● Work required
A faithful, word-for-word copy of the records is required, and it must contain no pictures.

====== Material to process ======

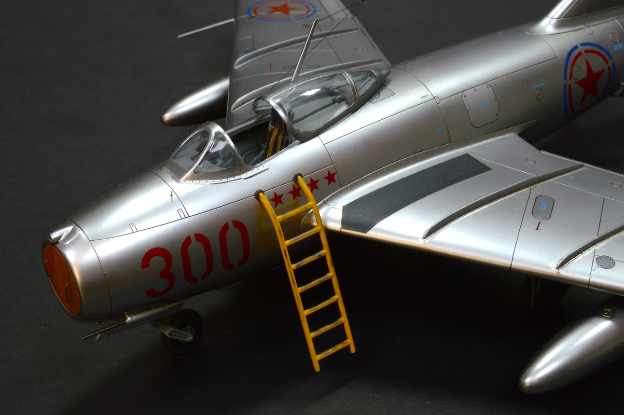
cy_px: 208
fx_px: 987
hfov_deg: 35.1
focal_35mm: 57
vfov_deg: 23.7
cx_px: 312
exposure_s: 1/1.3
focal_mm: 38
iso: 100
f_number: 25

======

● Answer to the problem
cy_px: 208
fx_px: 987
hfov_deg: 35.1
focal_35mm: 57
vfov_deg: 23.7
cx_px: 312
exposure_s: 1/1.3
focal_mm: 38
iso: 100
f_number: 25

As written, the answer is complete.